● **Task brief**
What is needed here is every record, retyped without any change.

(Page-level text extractions)
::::::
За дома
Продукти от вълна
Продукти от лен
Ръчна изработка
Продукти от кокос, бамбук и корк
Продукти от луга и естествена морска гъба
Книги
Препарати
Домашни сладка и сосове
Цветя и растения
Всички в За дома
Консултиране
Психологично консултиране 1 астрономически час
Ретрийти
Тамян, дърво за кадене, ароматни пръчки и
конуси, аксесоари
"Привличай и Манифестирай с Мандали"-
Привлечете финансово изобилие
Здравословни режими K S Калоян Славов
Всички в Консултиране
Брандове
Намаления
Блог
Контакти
::::::
● **Solution for this exercise**
За дома
Продукти от вълна
Продукти от лен
Ръчна изработка
Продукти от кокос, бамбук и корк
Продукти от луга и естествена морска гъба
Книги
Препарати
Домашни сладка и сосове
Цветя и растения
Всички в За дома
Консултиране
Психологично консултиране 1 астрономически час
Ретрийти
Тамян, дърво за кадене, ароматни пръчки и
конуси, аксесоари
"Привличай и Манифестирай с Мандали"-
Привлечете финансово изобилие
Здравословни режими K S Калоян Славов
Всички в Консултиране
Брандове
Намаления
Блог
Контакти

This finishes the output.